What do you picture when you hear “food manufacturing”? Perhaps you picture workers along an assembly line filling bags with food, or maybe you think of animal slaughtering. There is actually a huge variety of jobs in the food manufacturing industry, and like other manufacturing jobs, they comes with some risks.

According to a study done by workers’ compensation attorneys at KSK Law, food manufacturing had the highest number of occupational injuries and illnesses of any other manufacturing industry in 2020. Let’s explore why that may be.

What is Food Manufacturing?

Food manufacturing refers to the process of transforming raw ingredients into edible food. Processed food is a multi-trillion dollar industry in the United States, and the demand is only growing. Food manufacturers usually work in factories on assembly lines. While there are some slight industry differences between food processing and food manufacturing, the terms are often used interchangeably. 
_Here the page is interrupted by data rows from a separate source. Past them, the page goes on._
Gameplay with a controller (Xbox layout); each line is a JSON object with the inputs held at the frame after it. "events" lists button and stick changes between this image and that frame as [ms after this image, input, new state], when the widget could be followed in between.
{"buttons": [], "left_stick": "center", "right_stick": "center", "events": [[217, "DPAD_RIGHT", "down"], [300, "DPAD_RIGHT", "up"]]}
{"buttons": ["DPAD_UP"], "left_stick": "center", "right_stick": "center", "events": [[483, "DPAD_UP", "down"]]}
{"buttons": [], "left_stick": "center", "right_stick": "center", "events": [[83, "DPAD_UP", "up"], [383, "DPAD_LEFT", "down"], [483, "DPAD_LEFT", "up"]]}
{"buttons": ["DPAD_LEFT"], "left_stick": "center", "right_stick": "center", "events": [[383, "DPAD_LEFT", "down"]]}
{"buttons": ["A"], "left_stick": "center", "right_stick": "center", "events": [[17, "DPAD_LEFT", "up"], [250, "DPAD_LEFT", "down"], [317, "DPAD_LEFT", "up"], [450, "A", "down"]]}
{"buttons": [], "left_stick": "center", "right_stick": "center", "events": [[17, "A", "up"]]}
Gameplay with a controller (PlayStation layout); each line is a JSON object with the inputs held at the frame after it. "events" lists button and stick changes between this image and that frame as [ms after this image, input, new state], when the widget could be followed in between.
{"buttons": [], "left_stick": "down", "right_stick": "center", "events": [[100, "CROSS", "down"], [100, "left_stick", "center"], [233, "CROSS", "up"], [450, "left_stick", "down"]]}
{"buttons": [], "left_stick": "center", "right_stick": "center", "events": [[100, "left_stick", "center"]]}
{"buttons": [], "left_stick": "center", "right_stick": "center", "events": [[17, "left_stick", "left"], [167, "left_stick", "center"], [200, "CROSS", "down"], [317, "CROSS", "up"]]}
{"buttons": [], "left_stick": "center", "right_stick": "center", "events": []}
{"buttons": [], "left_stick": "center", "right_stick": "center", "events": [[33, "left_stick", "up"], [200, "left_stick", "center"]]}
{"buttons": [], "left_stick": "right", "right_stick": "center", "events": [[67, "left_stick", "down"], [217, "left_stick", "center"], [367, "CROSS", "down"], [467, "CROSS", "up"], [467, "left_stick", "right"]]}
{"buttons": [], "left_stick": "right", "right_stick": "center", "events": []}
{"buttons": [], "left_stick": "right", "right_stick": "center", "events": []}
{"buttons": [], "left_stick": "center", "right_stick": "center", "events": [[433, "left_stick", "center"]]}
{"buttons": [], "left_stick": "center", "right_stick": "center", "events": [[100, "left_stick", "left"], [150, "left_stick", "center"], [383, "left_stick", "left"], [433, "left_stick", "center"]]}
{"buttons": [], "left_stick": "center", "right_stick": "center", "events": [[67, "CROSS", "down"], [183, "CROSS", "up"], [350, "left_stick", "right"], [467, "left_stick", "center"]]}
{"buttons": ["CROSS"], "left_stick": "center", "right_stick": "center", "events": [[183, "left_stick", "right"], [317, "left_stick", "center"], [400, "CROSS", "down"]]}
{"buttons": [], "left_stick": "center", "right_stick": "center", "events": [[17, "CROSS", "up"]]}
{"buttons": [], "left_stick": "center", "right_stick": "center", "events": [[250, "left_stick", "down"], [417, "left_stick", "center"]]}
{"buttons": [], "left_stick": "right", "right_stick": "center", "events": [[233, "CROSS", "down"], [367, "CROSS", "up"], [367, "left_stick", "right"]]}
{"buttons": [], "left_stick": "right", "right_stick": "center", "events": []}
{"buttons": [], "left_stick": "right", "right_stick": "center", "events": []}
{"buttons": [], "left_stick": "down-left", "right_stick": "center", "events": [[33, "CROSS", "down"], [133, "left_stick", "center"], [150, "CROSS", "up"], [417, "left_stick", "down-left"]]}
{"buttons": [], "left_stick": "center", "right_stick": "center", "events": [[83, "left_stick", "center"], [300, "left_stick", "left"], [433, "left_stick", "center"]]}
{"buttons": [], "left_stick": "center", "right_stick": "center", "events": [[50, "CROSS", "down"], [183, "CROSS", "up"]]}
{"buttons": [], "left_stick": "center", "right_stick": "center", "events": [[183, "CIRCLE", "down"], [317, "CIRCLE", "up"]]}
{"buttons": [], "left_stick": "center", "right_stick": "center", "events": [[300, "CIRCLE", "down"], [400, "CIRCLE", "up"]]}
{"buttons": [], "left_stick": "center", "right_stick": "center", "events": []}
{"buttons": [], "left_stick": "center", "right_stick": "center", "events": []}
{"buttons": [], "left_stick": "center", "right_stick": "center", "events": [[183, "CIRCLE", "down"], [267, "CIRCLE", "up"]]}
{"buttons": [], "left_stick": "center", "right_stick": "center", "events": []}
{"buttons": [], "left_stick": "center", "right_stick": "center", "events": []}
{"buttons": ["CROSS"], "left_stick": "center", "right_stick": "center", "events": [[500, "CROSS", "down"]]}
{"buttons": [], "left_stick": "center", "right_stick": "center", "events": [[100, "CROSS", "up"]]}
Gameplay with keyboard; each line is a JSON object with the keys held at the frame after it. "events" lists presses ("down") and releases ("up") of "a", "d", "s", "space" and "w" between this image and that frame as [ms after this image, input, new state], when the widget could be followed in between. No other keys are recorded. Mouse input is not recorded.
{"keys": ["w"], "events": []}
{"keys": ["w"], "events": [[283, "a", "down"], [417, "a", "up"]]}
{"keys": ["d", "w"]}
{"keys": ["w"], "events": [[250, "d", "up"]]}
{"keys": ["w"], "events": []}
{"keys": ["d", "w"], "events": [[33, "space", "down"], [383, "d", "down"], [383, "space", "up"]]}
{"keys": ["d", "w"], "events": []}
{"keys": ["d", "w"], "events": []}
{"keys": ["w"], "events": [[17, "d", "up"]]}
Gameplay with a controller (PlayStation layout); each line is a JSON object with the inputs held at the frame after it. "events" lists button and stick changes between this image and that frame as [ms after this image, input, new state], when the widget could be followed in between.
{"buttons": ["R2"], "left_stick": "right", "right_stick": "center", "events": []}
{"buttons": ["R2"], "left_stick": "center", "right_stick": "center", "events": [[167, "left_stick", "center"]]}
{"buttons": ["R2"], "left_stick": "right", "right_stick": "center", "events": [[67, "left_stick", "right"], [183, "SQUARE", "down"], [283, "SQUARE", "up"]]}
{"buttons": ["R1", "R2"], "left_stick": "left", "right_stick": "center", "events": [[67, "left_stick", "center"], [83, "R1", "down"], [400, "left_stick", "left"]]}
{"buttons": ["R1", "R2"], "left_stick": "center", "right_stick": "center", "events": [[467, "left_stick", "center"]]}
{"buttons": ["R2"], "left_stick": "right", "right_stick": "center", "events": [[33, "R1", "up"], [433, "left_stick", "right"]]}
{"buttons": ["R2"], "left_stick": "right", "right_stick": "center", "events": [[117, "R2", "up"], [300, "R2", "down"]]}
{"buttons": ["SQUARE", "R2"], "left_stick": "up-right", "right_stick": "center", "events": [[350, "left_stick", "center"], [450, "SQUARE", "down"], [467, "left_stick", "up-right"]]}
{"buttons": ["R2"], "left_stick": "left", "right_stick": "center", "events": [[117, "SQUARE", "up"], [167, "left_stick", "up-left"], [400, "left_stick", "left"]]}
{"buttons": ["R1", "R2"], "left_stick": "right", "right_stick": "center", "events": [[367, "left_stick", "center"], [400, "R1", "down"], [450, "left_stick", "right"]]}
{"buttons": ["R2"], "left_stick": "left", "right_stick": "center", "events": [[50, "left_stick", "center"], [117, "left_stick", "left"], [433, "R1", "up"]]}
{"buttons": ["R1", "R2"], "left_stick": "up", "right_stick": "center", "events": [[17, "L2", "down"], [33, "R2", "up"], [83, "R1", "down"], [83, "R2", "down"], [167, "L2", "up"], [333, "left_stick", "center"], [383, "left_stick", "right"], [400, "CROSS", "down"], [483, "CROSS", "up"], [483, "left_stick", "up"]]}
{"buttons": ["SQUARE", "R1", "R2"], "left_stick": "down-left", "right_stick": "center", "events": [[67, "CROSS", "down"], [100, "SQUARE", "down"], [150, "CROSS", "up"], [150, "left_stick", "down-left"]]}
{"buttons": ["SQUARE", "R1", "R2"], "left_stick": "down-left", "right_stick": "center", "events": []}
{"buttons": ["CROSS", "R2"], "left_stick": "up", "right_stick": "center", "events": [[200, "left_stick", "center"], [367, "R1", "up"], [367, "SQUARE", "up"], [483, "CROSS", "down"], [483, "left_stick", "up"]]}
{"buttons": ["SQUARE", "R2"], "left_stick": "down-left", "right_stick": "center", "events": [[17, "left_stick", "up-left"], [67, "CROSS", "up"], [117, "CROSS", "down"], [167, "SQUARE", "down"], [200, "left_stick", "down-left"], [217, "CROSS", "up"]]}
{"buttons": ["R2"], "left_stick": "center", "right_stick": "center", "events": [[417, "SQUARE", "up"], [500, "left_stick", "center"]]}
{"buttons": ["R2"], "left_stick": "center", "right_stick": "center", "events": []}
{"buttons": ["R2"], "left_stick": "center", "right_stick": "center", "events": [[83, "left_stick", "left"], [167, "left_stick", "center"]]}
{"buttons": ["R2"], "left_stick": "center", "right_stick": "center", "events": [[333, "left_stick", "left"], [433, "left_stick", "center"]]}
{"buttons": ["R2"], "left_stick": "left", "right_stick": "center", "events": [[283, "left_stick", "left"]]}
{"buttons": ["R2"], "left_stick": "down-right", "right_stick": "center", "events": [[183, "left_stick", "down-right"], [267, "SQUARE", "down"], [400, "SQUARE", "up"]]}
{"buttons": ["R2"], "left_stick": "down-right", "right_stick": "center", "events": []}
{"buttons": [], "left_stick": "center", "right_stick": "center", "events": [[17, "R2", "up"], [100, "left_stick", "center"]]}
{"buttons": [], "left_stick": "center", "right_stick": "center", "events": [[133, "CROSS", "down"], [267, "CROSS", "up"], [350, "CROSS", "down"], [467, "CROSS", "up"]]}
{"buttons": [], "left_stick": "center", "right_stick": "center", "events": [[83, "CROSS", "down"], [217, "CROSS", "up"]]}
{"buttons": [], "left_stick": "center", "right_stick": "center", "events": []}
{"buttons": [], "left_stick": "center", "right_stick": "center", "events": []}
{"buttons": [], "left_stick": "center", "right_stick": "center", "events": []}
Food processing often involves one or many of the following steps: cleaning; chopping, peeling, or grinding; seasoning; preserving or dehydrating; homogenizing; cooking; and packaging. To perform these tasks, workers use a variety of machines and tools, and as with any other industrial job, there are inherent risks that come with working in manufacturing.

Food Manufacturing Risks

While there are many dangers in manufacturing that can lead to injury or illness, here we highlight four common risks.

  • Dangerous Machines/Equipment. In food manufacturing, large pieces of machinery are often used. As with other manufacturing jobs, the machines used can become extremely dangerous when they fail or are used incorrectly. The heavy, moving parts in these machines can cause everything from a minor injury, to amputation, to death. These risks should be mitigated by using machine guards and emergency stop systems, as well as properly training workers on how to use equipment. OSHA provides safety materials to warn workers about common hazards they may encounter, such as suffocation in grain bins.


  • Slips, Trips, Falls. As with many other jobs that involve standing and walking, there is always a risk of falling and sustaining an injury. If there are stairs on site, there is an even greater risk. The most popular way to mitigate this risk is using adhesive grip tape to make floors less slippery. Food materials or liquids may end up on the floor of manufacturing plants, which only increases the chance of workers falling. There is also the added risk of tripping and falling into something that is even more hazardous, such as a dangerous chemical or a machine.


  • Chemical or Biological Hazards. Plenty of foods are manufactured using potentially hazardous substances. One example of this is ammonia, which is used as a popular refrigerant to keep food cold. Unfortunately, this chemical is flammable as well as toxic in high doses. If there is an ammonia leak in a food manufacturing plant, it can be inhaled, leading to adverse health effects. Another example is poultry manufacturing, where workers are exposed to live birds. Feces and dust associated with poultry can lead to various diseases. 


  • Loud Noise. Something that may be overlooked by those outside the industry is the long exposure to noise and how it can damage workers’ hearing. Being surrounded by loud noise for eight hour shifts at a time can ultimately lead to tinnitus or deafness. Ideally employers will try and mitigate this risk by either limiting worker exposure time to the noise and/or providing protective ear equipment. Hearing loss can develop very slowly, but should be addressed as early as possible.